**** THE DATA
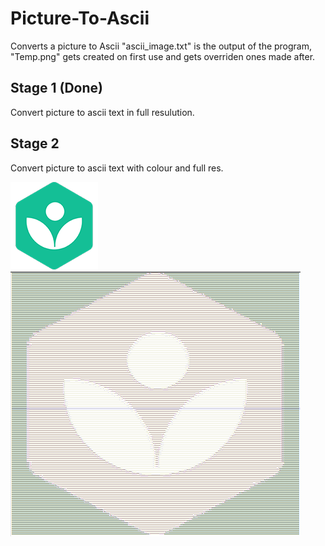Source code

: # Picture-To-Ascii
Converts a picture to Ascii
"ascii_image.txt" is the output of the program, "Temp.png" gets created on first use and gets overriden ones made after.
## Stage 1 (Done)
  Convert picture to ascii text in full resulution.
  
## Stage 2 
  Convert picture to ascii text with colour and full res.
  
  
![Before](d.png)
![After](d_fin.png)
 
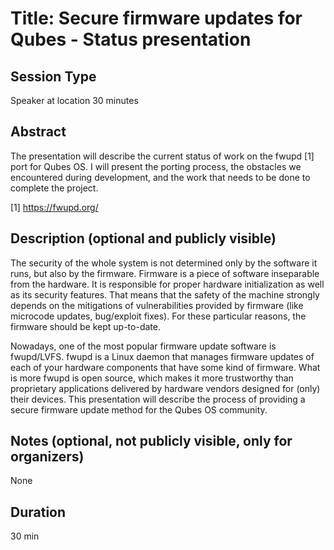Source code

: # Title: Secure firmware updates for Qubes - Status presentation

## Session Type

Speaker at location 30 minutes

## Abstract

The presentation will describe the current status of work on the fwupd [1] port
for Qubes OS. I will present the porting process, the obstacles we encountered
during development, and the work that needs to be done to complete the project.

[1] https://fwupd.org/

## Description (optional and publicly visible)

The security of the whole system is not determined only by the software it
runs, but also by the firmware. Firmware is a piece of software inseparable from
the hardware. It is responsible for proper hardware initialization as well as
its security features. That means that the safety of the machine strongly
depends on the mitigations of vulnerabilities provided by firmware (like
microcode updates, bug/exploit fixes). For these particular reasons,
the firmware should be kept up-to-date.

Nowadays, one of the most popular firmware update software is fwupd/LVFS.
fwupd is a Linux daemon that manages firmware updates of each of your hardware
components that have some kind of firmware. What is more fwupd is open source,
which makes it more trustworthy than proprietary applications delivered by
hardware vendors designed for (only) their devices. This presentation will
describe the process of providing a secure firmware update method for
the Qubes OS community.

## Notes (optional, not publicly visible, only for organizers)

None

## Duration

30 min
********
**** THE DATA
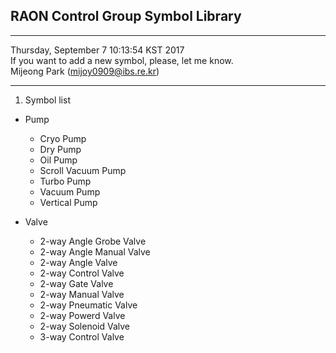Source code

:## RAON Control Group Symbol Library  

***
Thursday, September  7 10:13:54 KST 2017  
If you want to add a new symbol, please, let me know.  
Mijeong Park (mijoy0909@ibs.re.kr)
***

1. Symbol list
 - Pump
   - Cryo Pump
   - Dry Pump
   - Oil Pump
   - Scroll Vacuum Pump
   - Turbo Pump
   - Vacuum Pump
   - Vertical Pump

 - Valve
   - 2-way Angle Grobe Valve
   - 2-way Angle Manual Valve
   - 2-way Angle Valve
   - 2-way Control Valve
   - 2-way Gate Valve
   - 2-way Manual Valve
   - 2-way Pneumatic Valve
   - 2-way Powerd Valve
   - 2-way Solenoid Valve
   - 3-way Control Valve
********
Your reply should hold every line from the data that contains "publicly", copied in full.

## Description (optional and publicly visible)
## Notes (optional, not publicly visible, only for organizers)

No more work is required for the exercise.